Considering buying a building?

To buy or not to buy a building? That’s the question for many business owners. The economic news over the past few years has been anything but positive, but if you operate a growing business and are considering purchasing commercial property, the news may actually be good. It’s true. With the present-day uncertainty in the commercial real estate market, there’s no shortage of bargains available.

For some businesses, purchasing a commercial property offers unique advantages, including:


Many business owners choose to own their own buildings to gain greater control of costs. This is particularly important, as many businesses are facing rent increases.

Tax savings.

Owning a commercial building can provide tax write-offs that will reduce taxes on income. Specifically, you can deduct interest paid on loans, repair costs for building maintenance and similar expenses. These savings are an incentive for large businesses to make an investment in property. (Consult your tax advisor.)

Asset growth.

You have an asset with the potential to grow in value, thereby making your business more valuable.

Some of the disadvantages of buying can include:


In the event your business experiences financial difficulty, you might have difficulty making payments.
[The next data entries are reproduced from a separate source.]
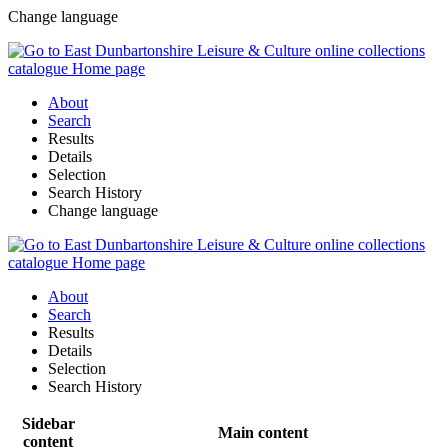
Change language
About
Search
Results
Details
Selection
Search History
Change language
About
Search
Results
Details
Selection
Search History
Sidebar
Main content
content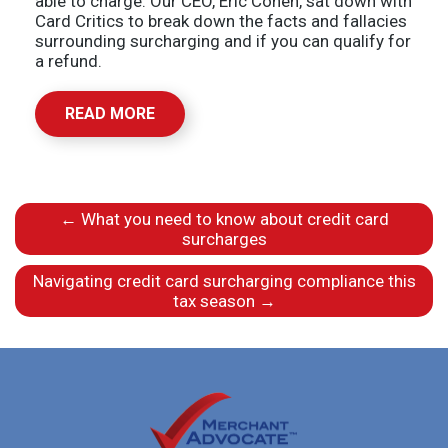
able to charge. Our CEO, Eric Cohen, sat down with
Card Critics to break down the facts and fallacies
surrounding surcharging and if you can qualify for
a refund.
READ MORE
←
What you need to know about credit card
surcharges
Navigating credit card surcharging compliance this
tax season
→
If you default on your loan, your business might not have a place to operate from and you could severely damage your credit.

Drained capital.

You will need a good down payment, which may tie up capital and drain your cash flow.

Less flexibility.

If you have a mortgage, you won’t have as much flexibility to move your business to a new location.

Maintenance costs.

Of course, owning a property requires maintenance and upkeep.

Questions to ask before purchasing a building.

The decision of whether to purchase a commercial property depends on the unique needs of your business. In general, here are some things to consider:

What is the projected growth of your business?

For many businesses today, purchasing commercial property is a great way to manage future growth. The challenge lies in predicting that growth, since the last thing you want to do is purchase a property that limits your potential.

Can you afford the mortgage?

One of the most important questions you’ll need to ask is whether you’ll be able to afford the monthly payments. Calculate what they will be and then compare that with the cost of rent.

Do you need business write-offs?

Many businesses choose to own property to be able to write off a portion of the building’s cost each year in the form of depreciation. You could also buy the building with your personal funds and then rent it to the company.

The important thing to remember is that purchasing commercial property can be a smart choice, just remember to proceed cautiously.